On Wed, Oct 31, 2018, 2:23 PM Daniel Alley <dal...@redhat.com wrote:

> Maybe the first comment / issue posted by an account would need to be
> approved, but once approved they could post subsequent comments / issues
> without delay?
>
>
@dalley, sounds right to me. I think this could be implemented using
bmbouters b) option, with 1 difference. If the user can't even file until
approved, I think we shouldn't do it. If the user can file an invisible
issue, I'm ok with this.

On Wed, Oct 31, 2018 at 1:28 PM, Brian Bouterse <bbout...@redhat.com> wrote:

> b) create a "trusted users" group and have that allow users to either post
> comments, post issues, or both and then disable those permissions for
> "other accounts". This would prevent a new user from filing a bug in a
> self-service way though.
>

b) Story >>> A new user is created, they file an issue. Issue is not
visible until approved. When issue is approved, user is moved to "trusted
user" group. Further issues are not delayed.

This would fix the problem at the cost of delaying response to new
contributors at a critical time, right after their first contribution.
Using "trusted users" would allow us to filter out most issues,
significantly reducing the workload to review for spam.

However, we could also users "trusted users" as an invisible flag that
makes no difference to the user. This would be the exact same amount of
work as b) for us, but new contributor issues are always visible. So after
all this, I'm leaning toward a) + 1/2 b)
On Wed, Oct 31, 2018 at 1:28 PM, Brian Bouterse <bbout...@redhat.com> wrote:

> a) manage the spam better
>

a) Story >>> A new user is created they file an issue. Issue is visible
immediately. Spam review must review every new issue from every user.

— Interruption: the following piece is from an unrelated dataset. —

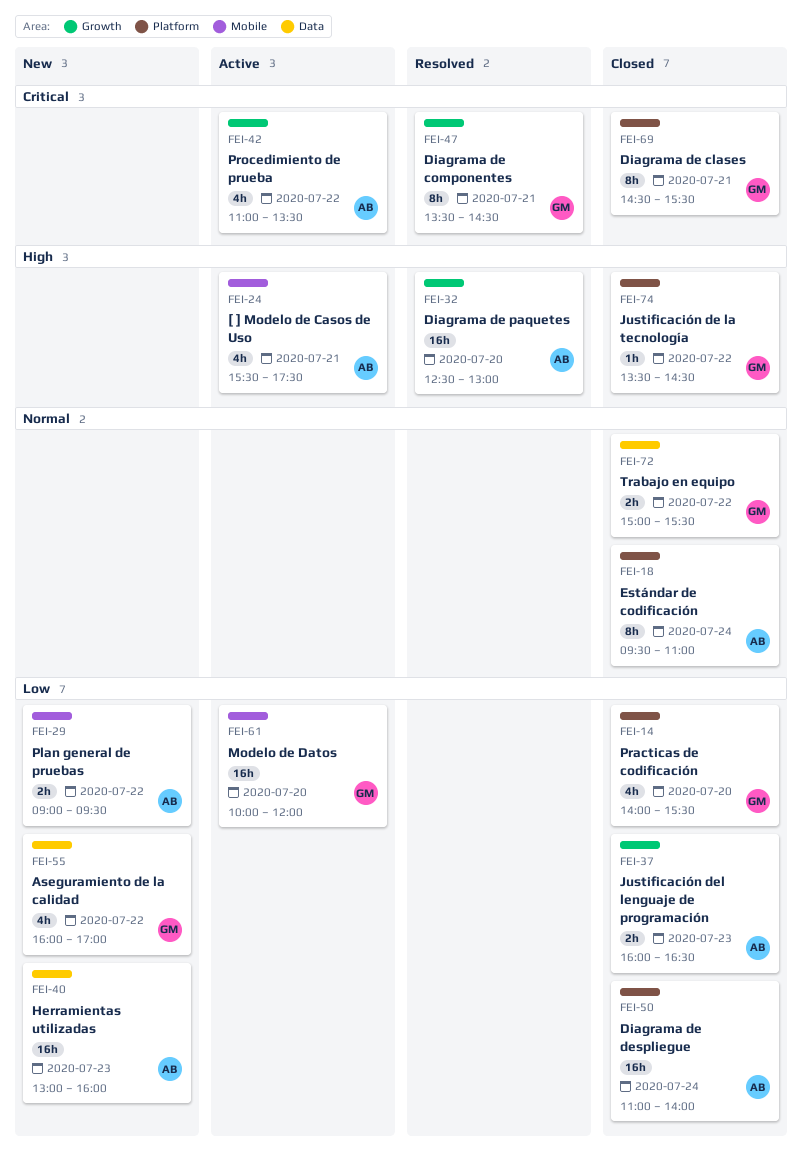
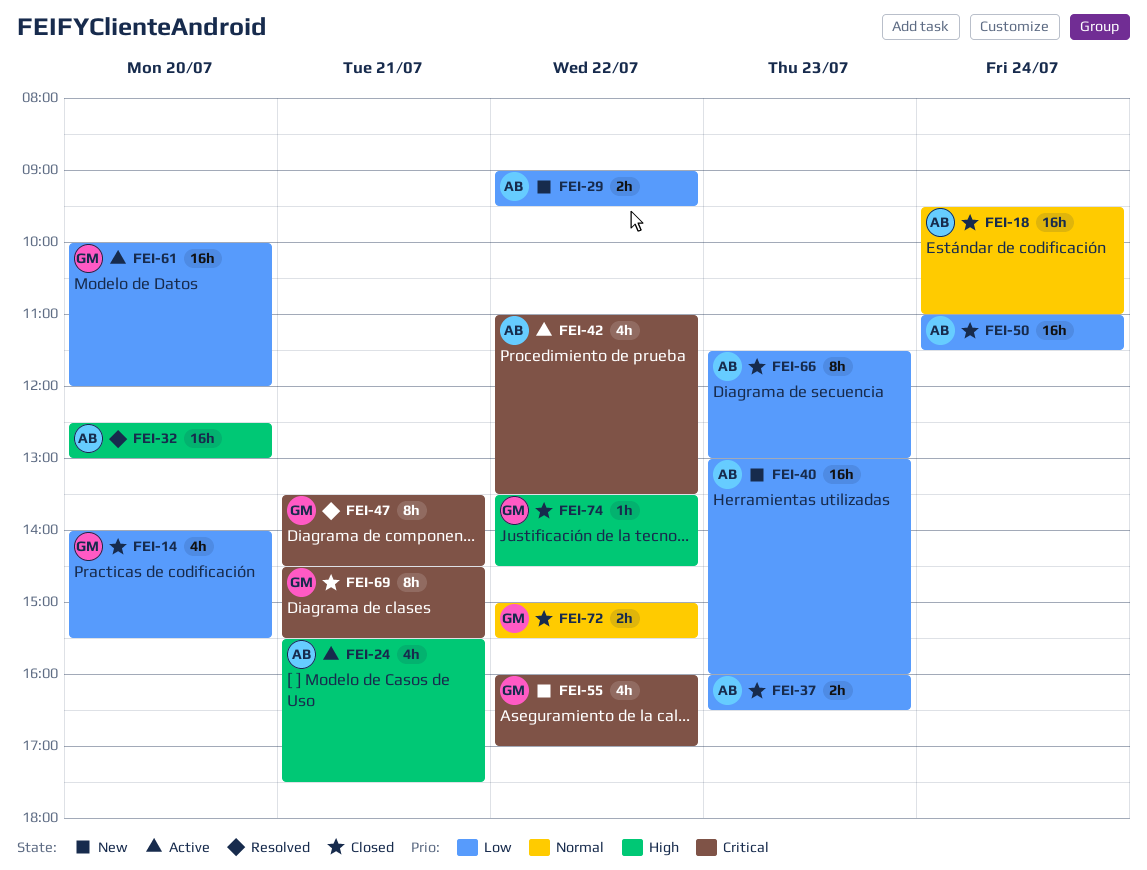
FEI-18, estimate: 8h -> 16h
FEI-50, ends: 14:00 -> 11:30
FEI-55, priority: Low -> Critical
FEI-66: none -> present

a) + 1/2 b) Story >>> A new user is created, they file an issue. Issue is
visible immediately. Issue is flagged internally for spam review, if not
spam, user is added to trusted group. Further issues would skip this
process.

I have one last thought that might make b) more attractive, but its a shot
in the dark. Since the spam is coming from humans, someone is paying them.
If we never show the spam, we remove the incentive, and hopefully someone
will notice and stop it. If y'all think this is how things woud go down, we
could always do b) until the problem stops and switch to a) + 1/2 b).